-- start Rows --

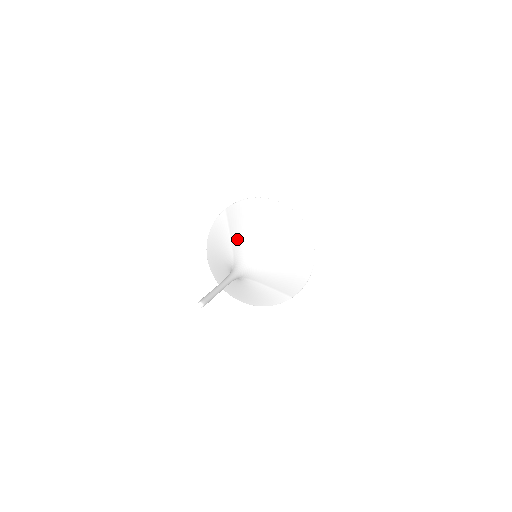
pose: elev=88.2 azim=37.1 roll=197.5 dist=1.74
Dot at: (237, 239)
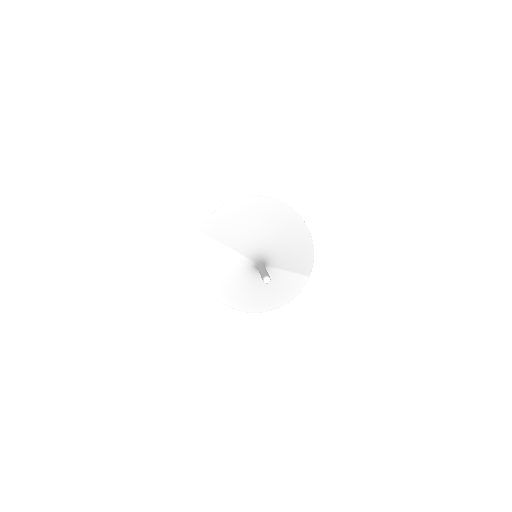
Dot at: (235, 242)
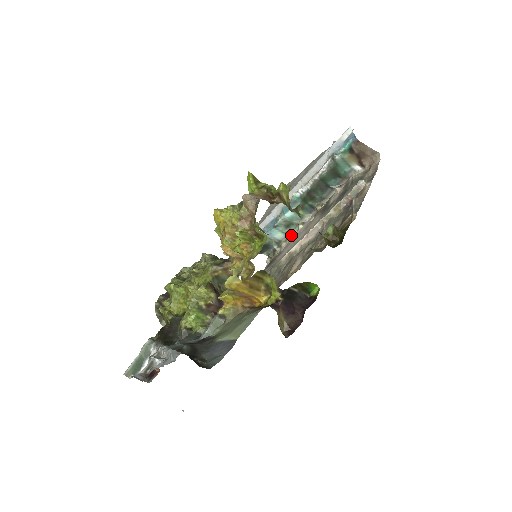
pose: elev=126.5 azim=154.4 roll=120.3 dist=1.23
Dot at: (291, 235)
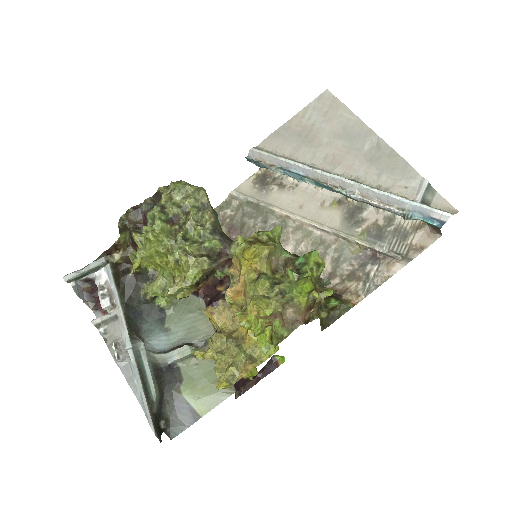
Dot at: occluded
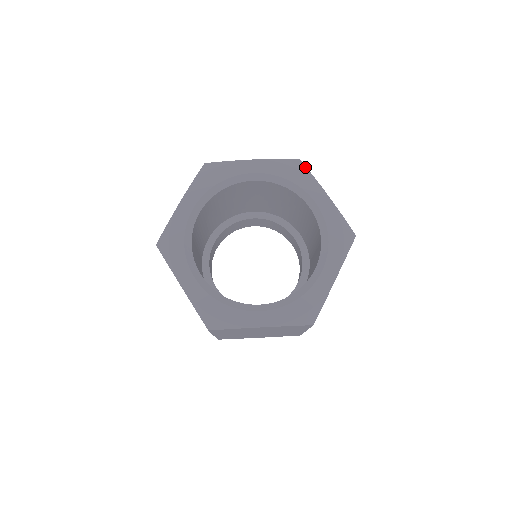
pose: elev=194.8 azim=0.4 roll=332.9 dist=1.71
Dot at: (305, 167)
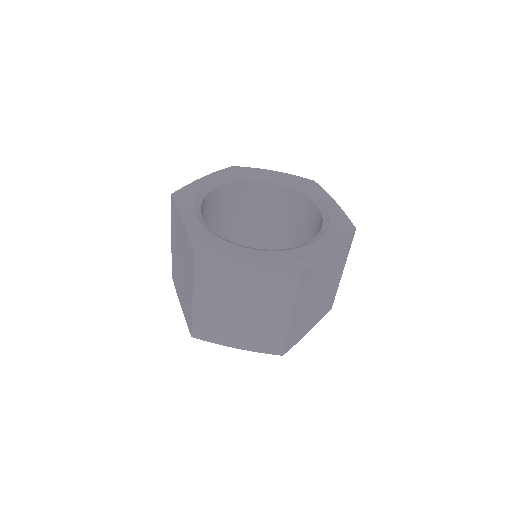
Dot at: (318, 184)
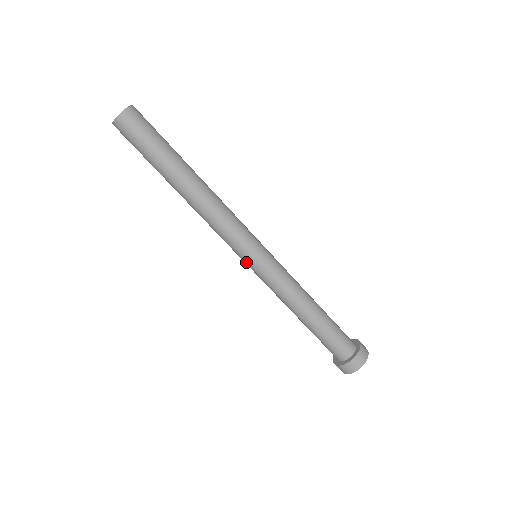
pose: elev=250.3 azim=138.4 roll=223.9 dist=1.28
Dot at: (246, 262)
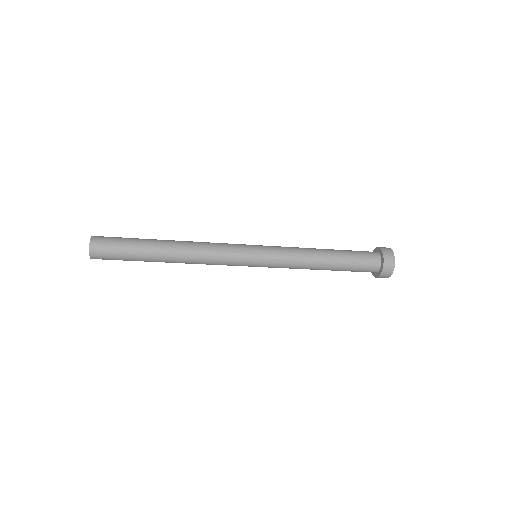
Dot at: occluded
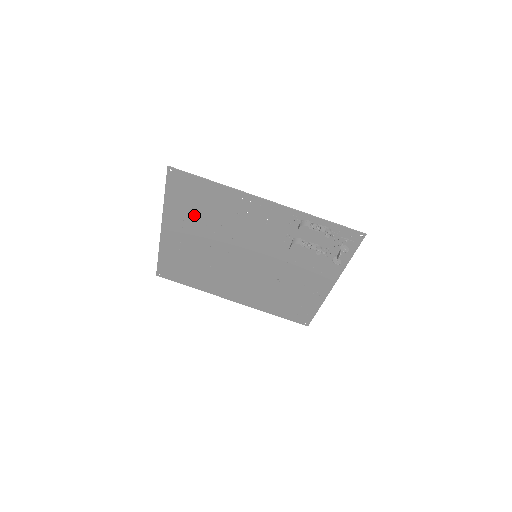
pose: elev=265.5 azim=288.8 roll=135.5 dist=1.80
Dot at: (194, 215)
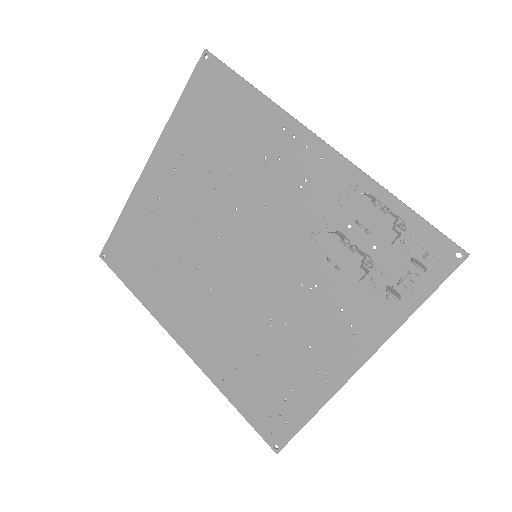
Dot at: (201, 148)
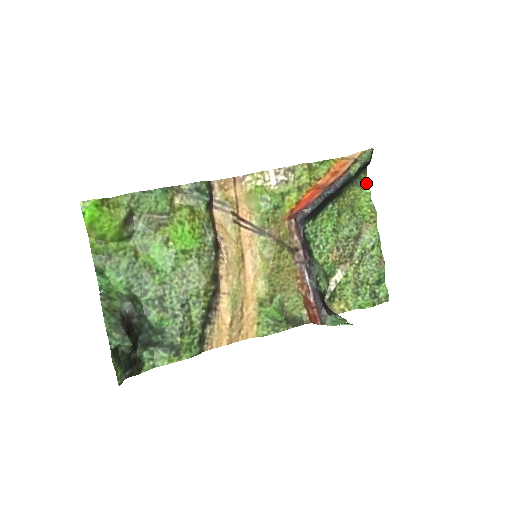
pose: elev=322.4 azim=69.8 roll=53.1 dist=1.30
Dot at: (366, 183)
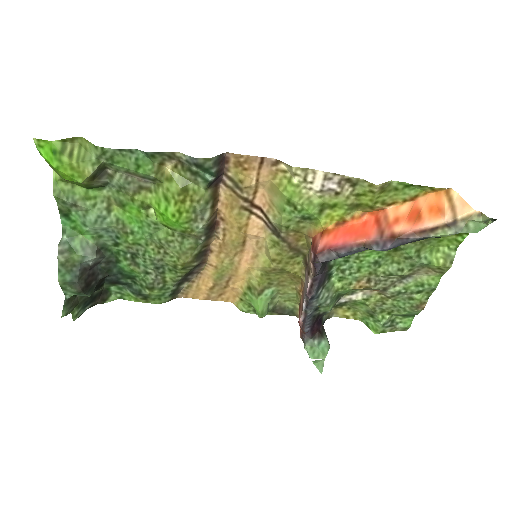
Dot at: occluded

-- end Rows --

Write out word for word everything above, from the line containing "pose: elev=126.5 azim=154.4" down to the final line, and leave the pictures out.

pose: elev=126.5 azim=154.4 roll=120.3 dist=1.23
Dot at: (291, 235)
Dot at: occluded
pose: elev=194.8 azim=0.4 roll=332.9 dist=1.71
Dot at: (305, 167)
Dot at: (318, 184)
pose: elev=250.3 azim=138.4 roll=223.9 dist=1.28
Dot at: (246, 262)
Dot at: occluded
pose: elev=265.5 azim=288.8 roll=135.5 dist=1.80
Dot at: (194, 215)
Dot at: (201, 148)
pose: elev=322.4 azim=69.8 roll=53.1 dist=1.30
Dot at: (366, 183)
Dot at: occluded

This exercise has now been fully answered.